Fig. 71.—Alt-azimuth with Full Slow Motions.

It can also be set longitudinally for balance in the cradle if any attachments are to be placed upon either end. Here the adjustment for the height of the instrument is provided both in the spread of the tripod and in the adjustable legs. So mounted a telescope of 3 or 4 inches aperture is easily handled and capable of rendering very good service either for terrestrial or celestial work.

Indeed the Clarks have made instruments up to 6 inches aperture, mounted for special service in this simple manner. For celestial use where fairly high powers may be required this or any similar mount can be readily furnished with slow motions either in azimuth or altitude or both.

Figure 71 shows a 4¼ inch telescope and mount by Zeiss thus equipped. Some alt-azimuth mounts are also provided with a vertical rack motion to bring the telescope to a convenient height without disturbing the tripod. A good alt-azimuth mount such as is shown in Figs. 70 and 71 is by no means to be despised for use with telescopes of 3 or 4 inch aperture.

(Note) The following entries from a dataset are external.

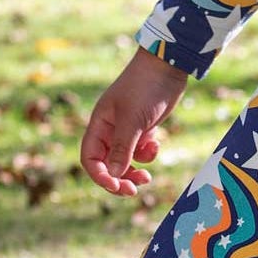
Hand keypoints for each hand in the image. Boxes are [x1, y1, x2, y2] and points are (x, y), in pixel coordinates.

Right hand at [80, 48, 189, 196]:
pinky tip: (157, 142)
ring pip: (126, 160)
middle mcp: (110, 129)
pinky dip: (148, 153)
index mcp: (99, 125)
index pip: (90, 158)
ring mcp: (127, 129)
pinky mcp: (144, 128)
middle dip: (118, 179)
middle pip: (107, 164)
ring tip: (147, 178)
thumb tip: (114, 175)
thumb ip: (123, 148)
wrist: (167, 66)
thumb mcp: (133, 120)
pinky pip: (141, 150)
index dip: (99, 175)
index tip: (116, 186)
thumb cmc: (145, 88)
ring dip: (134, 171)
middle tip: (132, 191)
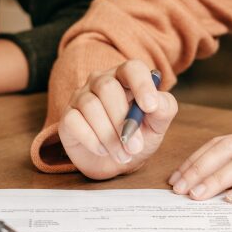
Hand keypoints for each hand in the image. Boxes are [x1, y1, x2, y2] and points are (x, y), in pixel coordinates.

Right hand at [58, 59, 177, 179]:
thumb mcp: (157, 125)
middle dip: (123, 120)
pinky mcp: (68, 117)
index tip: (150, 107)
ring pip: (91, 106)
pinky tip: (102, 150)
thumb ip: (163, 109)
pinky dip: (91, 139)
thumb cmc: (138, 137)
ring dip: (109, 135)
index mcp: (126, 78)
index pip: (132, 68)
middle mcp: (101, 82)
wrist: (116, 162)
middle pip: (108, 88)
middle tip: (135, 147)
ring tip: (123, 155)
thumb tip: (156, 102)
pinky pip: (74, 122)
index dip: (141, 84)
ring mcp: (81, 97)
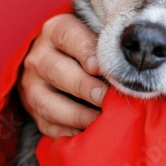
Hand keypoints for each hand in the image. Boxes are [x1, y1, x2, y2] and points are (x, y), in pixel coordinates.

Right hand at [18, 14, 108, 138]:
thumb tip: (133, 59)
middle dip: (83, 86)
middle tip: (105, 96)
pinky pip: (46, 124)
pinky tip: (87, 134)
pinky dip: (67, 132)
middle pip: (56, 70)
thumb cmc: (85, 45)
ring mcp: (32, 85)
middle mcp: (38, 56)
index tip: (100, 67)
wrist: (55, 57)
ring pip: (46, 101)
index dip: (85, 51)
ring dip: (76, 113)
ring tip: (99, 119)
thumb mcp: (92, 33)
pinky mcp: (32, 110)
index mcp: (54, 30)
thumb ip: (108, 42)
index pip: (67, 36)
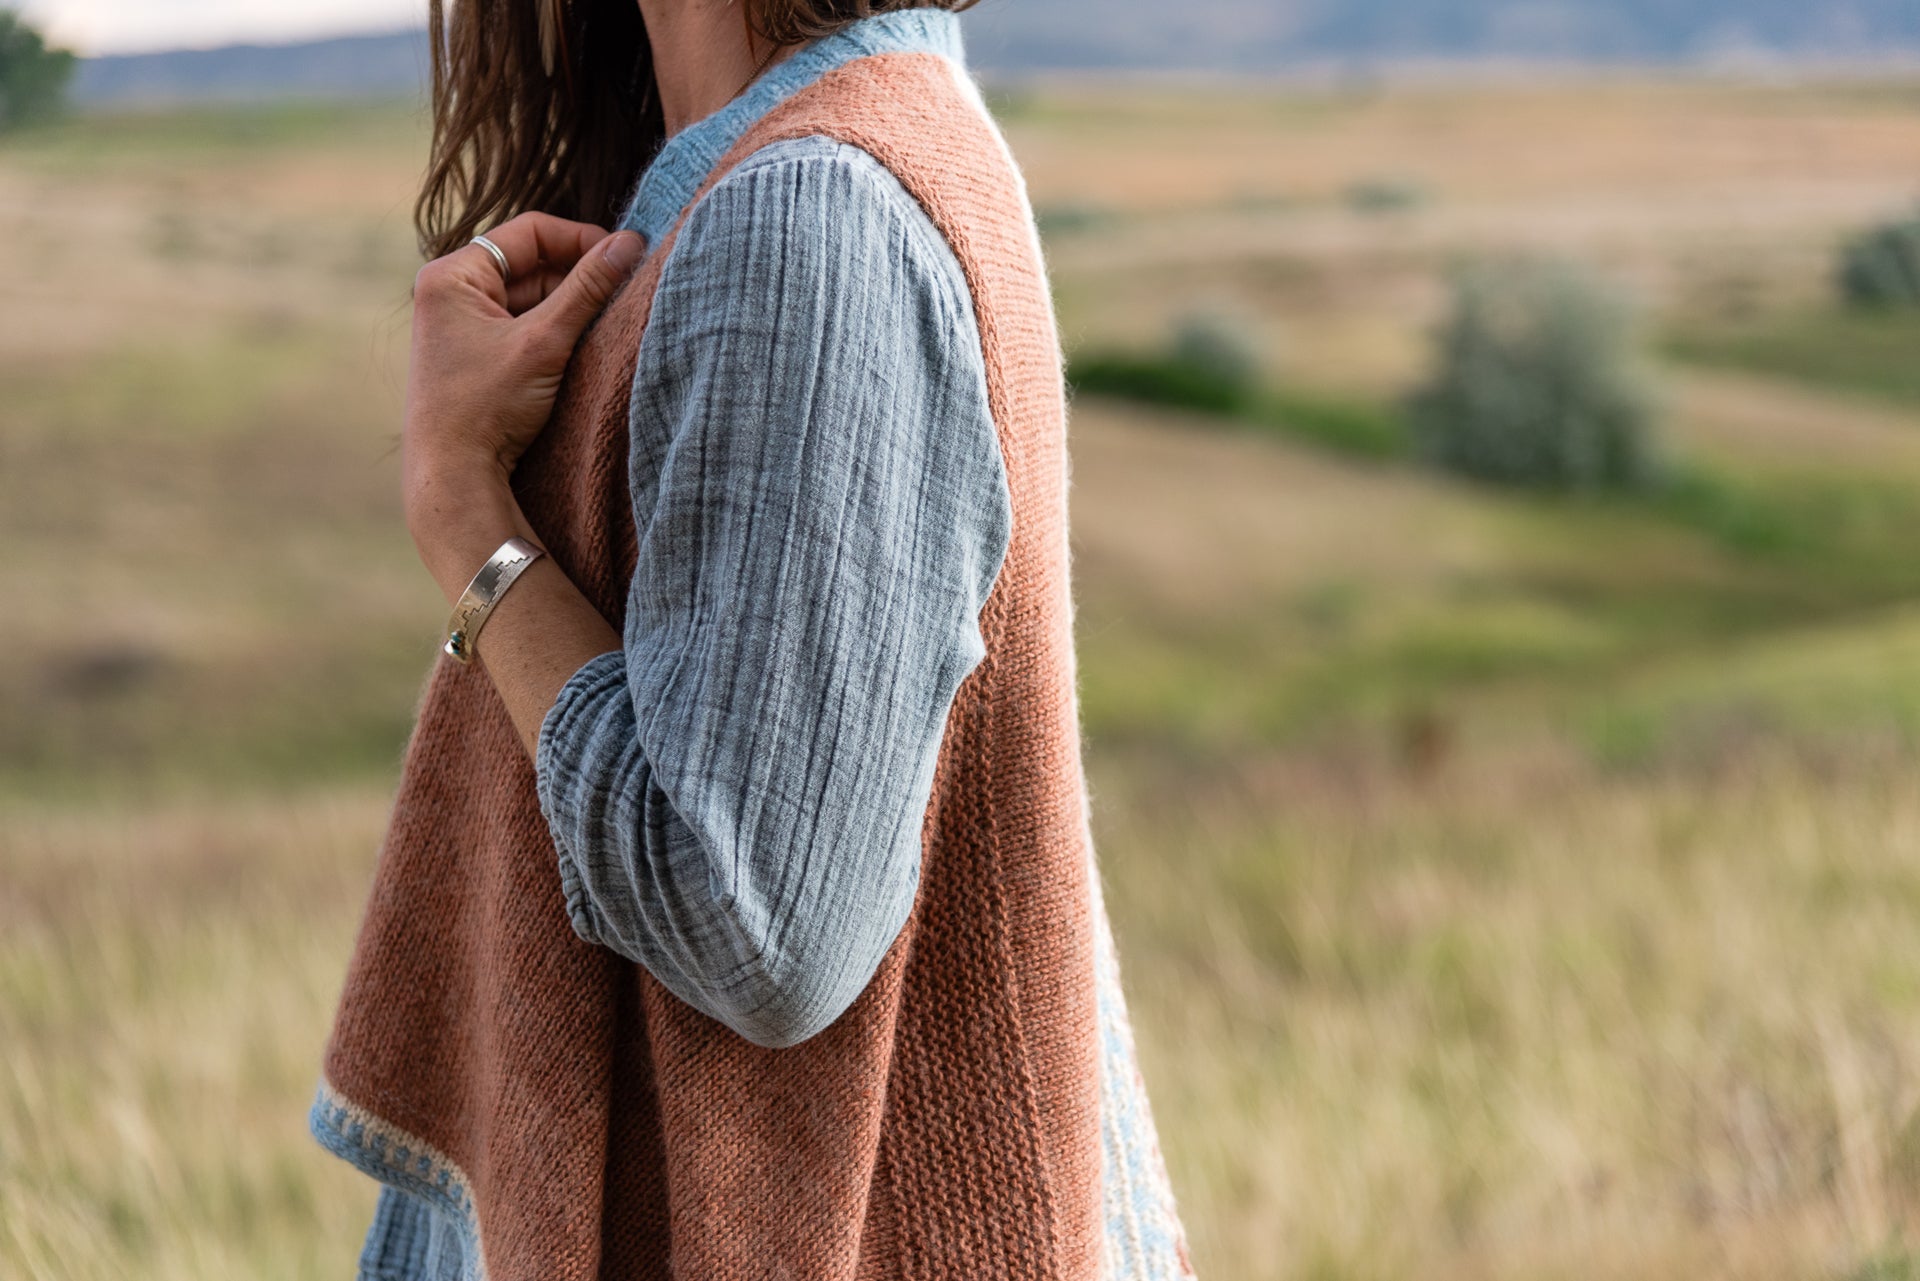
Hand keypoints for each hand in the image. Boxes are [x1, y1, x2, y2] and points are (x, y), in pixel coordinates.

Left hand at [401, 211, 644, 518]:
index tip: (623, 258)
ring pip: (531, 298)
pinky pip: (522, 327)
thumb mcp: (546, 341)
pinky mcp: (473, 356)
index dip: (581, 240)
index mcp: (452, 275)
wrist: (453, 476)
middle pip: (531, 265)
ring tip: (606, 326)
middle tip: (624, 294)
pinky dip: (554, 332)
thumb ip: (589, 288)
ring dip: (570, 308)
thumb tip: (631, 243)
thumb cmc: (488, 406)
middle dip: (578, 279)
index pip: (529, 232)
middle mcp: (450, 293)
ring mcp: (460, 326)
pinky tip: (580, 350)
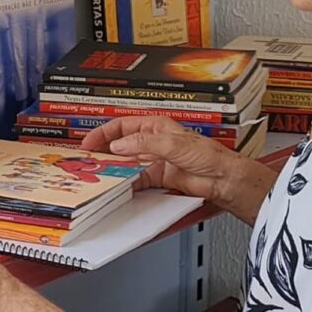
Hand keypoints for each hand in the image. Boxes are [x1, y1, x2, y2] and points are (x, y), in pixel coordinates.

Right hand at [80, 115, 238, 201]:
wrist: (222, 179)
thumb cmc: (208, 155)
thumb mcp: (172, 143)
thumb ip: (144, 143)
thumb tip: (120, 145)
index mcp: (155, 126)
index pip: (122, 126)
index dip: (103, 133)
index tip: (89, 142)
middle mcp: (152, 142)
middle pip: (120, 145)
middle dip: (104, 151)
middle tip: (88, 160)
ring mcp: (153, 160)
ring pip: (126, 163)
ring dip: (113, 168)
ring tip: (99, 174)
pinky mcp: (157, 177)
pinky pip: (135, 180)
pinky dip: (125, 183)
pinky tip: (118, 186)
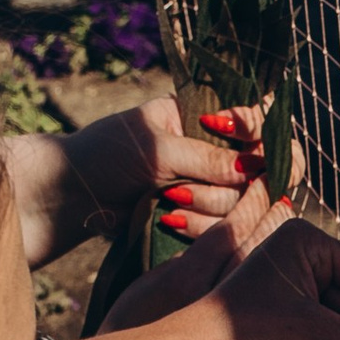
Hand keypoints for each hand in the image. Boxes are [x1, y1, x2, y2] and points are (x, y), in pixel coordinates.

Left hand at [63, 94, 263, 236]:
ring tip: (170, 199)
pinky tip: (173, 219)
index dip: (256, 128)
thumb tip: (256, 168)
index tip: (230, 130)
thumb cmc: (108, 155)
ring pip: (246, 200)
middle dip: (235, 179)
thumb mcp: (158, 150)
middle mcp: (218, 148)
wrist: (75, 196)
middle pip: (264, 165)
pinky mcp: (206, 215)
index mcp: (205, 113)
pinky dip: (203, 225)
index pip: (258, 117)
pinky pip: (227, 226)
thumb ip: (206, 158)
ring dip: (209, 203)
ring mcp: (214, 184)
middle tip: (196, 183)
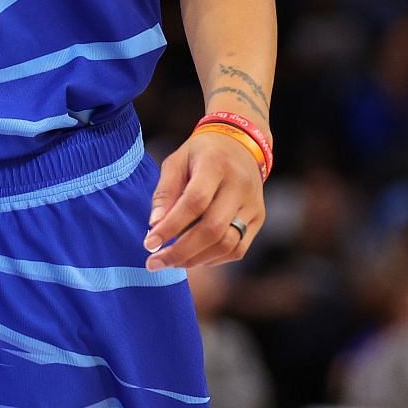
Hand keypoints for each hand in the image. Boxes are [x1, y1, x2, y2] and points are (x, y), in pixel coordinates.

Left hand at [143, 128, 265, 270]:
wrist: (240, 144)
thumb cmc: (200, 154)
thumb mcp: (176, 161)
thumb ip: (165, 192)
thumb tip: (154, 226)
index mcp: (215, 164)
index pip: (195, 202)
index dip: (171, 226)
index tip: (149, 243)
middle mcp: (239, 185)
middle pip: (212, 228)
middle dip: (180, 251)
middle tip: (155, 262)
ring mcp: (253, 204)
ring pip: (227, 244)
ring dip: (195, 259)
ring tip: (170, 262)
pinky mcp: (258, 219)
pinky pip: (237, 249)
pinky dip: (212, 259)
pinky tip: (192, 257)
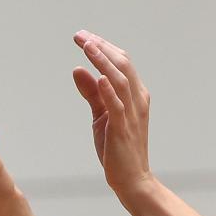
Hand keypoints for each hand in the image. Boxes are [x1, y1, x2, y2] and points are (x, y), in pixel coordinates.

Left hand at [72, 30, 152, 192]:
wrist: (132, 180)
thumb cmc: (117, 148)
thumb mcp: (101, 116)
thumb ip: (92, 93)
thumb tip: (78, 70)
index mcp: (135, 95)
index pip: (121, 63)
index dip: (103, 47)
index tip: (83, 36)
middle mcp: (137, 101)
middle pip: (122, 65)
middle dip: (101, 47)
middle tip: (80, 35)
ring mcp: (131, 114)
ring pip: (119, 80)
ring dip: (103, 61)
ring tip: (87, 46)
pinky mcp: (122, 129)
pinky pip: (117, 106)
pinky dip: (108, 90)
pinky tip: (98, 76)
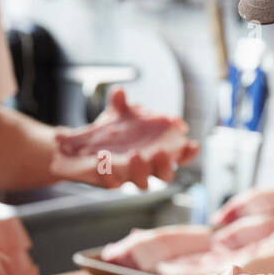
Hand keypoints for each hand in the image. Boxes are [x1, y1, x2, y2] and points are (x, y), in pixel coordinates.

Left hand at [50, 87, 198, 188]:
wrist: (81, 148)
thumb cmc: (110, 134)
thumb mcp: (116, 115)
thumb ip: (121, 104)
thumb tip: (119, 91)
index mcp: (155, 152)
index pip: (178, 157)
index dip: (187, 154)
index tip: (192, 144)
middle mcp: (146, 168)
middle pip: (165, 175)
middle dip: (165, 164)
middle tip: (160, 151)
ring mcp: (129, 177)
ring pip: (142, 183)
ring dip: (140, 169)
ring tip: (134, 154)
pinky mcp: (110, 182)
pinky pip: (112, 183)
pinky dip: (108, 173)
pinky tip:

The sole inconvenience to be considered is that of the two motions required in following. With well fitted slow motions this is not really serious for ordinary observing with moderate powers, for one can work very comfortably up to powers of 150 or 200 diameters keeping the object easily in view; but with the higher powers in which the field is very small, only a few minutes of arc, the double motion becomes rather a nuisance and it is extremely inconvenient even with low powers in sweeping for an object the place of which is not exactly known.

There are in fact two distinct kinds of following necessary in astronomical observations. First, the mere keeping of the object somewhere in the field, and second, holding it somewhat rigorously in position, as in making close observations of detail or micrometrical measurements. When this finer following is necessary the sooner one gets away from alt-azimuth mounts the better.

Still another form of alt-azimuth mount is shown in Fig. 72 applied for a Newtonian reflector of 6 or 8 inches aperture. Here the overhung fork carrying the tube on trunnions is supported on a stout fixed tripod, to which it is pivoted at the front, and it is provided at the rear with a firm bearing on a sector borne by the tripod.

At the front a rod with sliding coarse, and screw fine, adjustment provides the necessary motion in altitude. The whole fork is swung about its pivot over the sector bearing by a cross screw turned by a rod with a universal joint.